Some History of Kingswood

Some History of Kingswood

Handel Cossham was a British M.P. Colliery owner . Lay Preacher and Mayor of Bath, he was born in 1824 in the High St Thornbury. Cossham married Elizabeth Wethered and in Partnership with her family began Parkfield Colliery at Pucklechurch in 1851, as a caring employer he built Houses and a School for his workers .

In 1890 while at Parliament he was taken ill and died , an estimated 30,000 people lined the Streets on the day of his Funeral. His estate was substantial and when his Collieries were sold they raised in the region of £60,000. The Cossham Memorial Hospital is a Memorial to Handel Cossham. He instructed in his will that his estate be used to build the Hospital that people in Kingswood know so well.

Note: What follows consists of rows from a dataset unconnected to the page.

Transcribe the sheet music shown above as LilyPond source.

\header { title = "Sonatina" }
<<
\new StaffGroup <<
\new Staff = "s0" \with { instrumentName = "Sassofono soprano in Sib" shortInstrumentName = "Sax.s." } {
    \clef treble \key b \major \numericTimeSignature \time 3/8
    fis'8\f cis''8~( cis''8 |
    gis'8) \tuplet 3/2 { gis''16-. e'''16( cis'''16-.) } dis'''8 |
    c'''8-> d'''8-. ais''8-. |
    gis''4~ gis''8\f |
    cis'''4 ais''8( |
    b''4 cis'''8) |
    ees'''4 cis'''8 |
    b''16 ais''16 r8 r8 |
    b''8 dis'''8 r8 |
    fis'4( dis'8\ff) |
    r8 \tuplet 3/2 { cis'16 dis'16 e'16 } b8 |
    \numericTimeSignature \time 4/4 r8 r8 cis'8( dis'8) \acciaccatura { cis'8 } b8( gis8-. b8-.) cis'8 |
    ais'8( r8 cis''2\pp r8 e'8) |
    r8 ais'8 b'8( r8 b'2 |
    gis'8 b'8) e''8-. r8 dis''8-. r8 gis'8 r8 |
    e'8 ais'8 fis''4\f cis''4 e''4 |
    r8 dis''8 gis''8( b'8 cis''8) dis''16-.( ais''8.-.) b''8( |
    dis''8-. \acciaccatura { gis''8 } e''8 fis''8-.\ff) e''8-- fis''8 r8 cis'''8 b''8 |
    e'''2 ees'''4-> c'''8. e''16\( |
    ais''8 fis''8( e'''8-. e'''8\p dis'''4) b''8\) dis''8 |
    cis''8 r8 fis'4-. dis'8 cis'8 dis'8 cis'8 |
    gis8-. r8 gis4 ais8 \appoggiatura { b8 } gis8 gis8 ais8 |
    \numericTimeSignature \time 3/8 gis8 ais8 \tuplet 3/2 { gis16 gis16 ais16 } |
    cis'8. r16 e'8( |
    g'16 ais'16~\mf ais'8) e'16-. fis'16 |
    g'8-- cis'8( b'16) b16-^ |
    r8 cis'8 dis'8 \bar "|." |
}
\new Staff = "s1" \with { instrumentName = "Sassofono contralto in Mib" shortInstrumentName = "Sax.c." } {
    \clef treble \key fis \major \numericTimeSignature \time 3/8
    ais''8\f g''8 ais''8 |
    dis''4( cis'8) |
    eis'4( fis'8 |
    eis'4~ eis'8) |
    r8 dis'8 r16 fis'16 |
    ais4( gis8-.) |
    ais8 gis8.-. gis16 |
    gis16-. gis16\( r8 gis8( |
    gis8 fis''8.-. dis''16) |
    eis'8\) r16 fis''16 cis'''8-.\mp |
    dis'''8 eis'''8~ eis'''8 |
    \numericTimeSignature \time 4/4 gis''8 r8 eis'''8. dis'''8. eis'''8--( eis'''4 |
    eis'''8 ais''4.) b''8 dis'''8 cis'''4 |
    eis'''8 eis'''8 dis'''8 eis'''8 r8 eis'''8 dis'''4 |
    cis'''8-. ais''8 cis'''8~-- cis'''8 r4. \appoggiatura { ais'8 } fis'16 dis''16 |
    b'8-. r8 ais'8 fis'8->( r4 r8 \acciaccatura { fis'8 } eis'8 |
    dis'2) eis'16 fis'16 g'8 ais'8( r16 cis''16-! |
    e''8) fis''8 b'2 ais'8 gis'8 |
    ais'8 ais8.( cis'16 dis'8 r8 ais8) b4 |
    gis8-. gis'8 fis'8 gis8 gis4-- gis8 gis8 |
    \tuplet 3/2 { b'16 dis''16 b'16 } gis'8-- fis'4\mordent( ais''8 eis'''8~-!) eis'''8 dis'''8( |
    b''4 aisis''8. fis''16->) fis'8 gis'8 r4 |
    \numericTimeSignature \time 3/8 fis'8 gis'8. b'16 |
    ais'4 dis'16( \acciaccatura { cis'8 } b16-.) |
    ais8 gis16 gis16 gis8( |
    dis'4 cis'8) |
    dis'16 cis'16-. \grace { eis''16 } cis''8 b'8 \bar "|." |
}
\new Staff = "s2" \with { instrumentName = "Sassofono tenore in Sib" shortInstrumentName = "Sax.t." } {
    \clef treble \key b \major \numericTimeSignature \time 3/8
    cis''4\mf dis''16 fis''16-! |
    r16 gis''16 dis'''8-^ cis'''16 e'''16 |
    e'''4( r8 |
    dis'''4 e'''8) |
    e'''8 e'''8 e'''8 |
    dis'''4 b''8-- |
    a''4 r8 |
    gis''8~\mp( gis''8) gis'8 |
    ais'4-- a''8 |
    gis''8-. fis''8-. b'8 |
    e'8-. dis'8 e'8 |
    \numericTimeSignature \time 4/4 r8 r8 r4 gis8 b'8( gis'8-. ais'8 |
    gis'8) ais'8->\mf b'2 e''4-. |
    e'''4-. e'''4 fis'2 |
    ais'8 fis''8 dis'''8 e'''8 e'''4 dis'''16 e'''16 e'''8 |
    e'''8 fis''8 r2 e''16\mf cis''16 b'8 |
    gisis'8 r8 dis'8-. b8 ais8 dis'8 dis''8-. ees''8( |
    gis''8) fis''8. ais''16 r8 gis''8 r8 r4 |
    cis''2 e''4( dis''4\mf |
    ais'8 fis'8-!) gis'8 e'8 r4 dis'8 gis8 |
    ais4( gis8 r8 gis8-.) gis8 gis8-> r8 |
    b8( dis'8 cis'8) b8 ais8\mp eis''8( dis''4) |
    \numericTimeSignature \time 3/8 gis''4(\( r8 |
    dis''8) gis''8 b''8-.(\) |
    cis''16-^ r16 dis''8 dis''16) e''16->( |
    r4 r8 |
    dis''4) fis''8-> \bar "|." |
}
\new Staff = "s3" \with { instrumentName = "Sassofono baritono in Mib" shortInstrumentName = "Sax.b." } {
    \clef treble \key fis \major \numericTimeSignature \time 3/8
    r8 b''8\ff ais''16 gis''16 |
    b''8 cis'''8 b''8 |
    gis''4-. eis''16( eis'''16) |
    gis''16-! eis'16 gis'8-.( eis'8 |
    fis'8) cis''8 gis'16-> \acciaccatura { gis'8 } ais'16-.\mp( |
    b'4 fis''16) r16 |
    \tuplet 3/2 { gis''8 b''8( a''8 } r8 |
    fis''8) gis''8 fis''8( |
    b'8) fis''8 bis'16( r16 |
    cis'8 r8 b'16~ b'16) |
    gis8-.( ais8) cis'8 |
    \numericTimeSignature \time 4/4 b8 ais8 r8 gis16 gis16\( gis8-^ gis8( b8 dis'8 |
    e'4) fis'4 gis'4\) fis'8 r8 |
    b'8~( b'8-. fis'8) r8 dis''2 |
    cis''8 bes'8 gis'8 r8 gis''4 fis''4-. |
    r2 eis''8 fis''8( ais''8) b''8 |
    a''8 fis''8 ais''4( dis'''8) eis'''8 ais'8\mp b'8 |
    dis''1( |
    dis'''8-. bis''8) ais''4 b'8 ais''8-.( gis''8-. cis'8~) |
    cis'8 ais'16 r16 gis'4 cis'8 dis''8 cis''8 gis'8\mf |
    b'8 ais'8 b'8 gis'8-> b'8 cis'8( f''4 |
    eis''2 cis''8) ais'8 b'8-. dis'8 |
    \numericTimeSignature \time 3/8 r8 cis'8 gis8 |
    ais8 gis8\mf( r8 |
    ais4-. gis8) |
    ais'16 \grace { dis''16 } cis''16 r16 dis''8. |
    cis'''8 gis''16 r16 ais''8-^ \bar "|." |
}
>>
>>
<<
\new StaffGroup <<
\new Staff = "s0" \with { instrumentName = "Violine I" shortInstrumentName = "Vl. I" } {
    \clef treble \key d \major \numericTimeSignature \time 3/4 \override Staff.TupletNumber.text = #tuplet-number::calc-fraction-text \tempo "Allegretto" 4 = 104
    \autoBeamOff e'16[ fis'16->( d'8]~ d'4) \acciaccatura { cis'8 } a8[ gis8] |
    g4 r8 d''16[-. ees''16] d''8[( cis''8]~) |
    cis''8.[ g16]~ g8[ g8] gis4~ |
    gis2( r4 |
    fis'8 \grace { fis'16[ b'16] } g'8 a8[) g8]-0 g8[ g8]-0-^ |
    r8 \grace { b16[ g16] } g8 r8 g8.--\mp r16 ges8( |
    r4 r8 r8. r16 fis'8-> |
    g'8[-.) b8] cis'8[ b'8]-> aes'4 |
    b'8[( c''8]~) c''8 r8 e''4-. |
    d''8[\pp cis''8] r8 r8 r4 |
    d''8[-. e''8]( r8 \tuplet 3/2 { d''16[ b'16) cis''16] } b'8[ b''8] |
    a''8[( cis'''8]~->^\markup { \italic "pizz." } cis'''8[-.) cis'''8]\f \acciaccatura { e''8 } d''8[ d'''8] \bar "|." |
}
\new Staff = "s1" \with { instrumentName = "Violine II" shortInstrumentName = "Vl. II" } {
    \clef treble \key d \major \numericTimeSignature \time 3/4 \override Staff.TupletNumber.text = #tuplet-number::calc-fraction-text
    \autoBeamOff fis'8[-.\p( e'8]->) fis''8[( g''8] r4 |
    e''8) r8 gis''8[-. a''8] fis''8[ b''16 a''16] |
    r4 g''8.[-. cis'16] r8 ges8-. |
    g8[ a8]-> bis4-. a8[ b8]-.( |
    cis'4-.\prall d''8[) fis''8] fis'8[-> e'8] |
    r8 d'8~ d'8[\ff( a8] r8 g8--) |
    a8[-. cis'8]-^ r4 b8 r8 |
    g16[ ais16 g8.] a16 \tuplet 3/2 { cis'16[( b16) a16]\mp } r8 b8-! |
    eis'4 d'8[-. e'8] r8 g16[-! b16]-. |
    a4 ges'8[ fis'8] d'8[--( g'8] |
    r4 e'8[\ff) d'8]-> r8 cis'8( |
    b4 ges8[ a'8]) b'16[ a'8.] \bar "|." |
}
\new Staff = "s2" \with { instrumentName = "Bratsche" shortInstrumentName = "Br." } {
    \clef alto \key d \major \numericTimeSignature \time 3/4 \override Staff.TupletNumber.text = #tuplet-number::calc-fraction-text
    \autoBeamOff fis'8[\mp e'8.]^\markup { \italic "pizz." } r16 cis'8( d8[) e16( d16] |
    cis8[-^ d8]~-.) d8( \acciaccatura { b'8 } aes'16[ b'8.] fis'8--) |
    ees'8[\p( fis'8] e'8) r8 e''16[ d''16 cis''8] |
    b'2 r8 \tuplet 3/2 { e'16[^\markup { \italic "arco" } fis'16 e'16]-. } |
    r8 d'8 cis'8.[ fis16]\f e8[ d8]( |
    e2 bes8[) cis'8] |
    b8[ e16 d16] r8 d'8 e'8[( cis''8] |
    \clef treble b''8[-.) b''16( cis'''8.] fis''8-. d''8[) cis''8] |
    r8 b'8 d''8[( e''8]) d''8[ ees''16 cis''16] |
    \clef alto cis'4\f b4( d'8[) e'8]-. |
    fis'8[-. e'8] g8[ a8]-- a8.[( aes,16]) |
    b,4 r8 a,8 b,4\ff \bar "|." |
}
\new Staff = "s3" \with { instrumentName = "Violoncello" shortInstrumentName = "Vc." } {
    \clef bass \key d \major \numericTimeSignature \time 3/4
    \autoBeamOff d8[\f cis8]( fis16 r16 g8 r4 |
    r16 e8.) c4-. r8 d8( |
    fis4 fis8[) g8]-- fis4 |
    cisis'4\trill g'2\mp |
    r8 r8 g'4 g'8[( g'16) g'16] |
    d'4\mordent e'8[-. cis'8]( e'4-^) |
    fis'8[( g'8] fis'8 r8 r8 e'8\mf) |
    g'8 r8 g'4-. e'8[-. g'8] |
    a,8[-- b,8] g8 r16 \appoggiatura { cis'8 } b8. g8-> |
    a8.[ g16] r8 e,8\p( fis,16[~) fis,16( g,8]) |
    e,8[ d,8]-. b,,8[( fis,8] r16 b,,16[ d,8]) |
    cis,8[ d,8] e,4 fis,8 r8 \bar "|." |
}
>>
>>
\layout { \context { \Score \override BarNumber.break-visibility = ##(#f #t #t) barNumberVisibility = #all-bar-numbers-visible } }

Kemp Brothers’ clock-makers of Union Street Bristol installed the clock at Kingswood, South Gloucestershire, (opposite) and it is still in perfect working order.
On 15th November 1899 Queen Victoria opened the Convalescent Home near the Downs later to become Bristol Maternity Hospital and now used as offices. As she sat outside in her carriage she pressed a button to open the Home and also to start the clock that had been made by Kemp Brothers. But the pressing of the button only rang the bell in the clock tower and it was one of the Kemp Brothers’ clock-makers who actually set the clock going.

Kingswood Clock Tower

Another clock made by Kemp Brothers is in the Uriah Thomas Memorial at the top of Blackboy Hill. The original dial and hands of this memorial clock are still in place but the first mechanical movement has been replaced with an electric one. Other well known clocks made by the firm included the chime clock on the former Pro-Cathedral, continuing the early Kemp tradition of making, installing and servicing church tower clocks. The old Western Daily Press premises in Baldwin Street bore a Kemp Brothers clock dating from the days when few carried watches and relied on visible clocks on public buildings for their time keeping. Charles Hill’s Dockyard was another such clock upon which a once vital area of the Bristol economy relied.

Some of the firm’s clocks were also sent abroad, one was installed at Peking Railway Station in the early 1900s when the British and French ran the Chinese power and communications systems.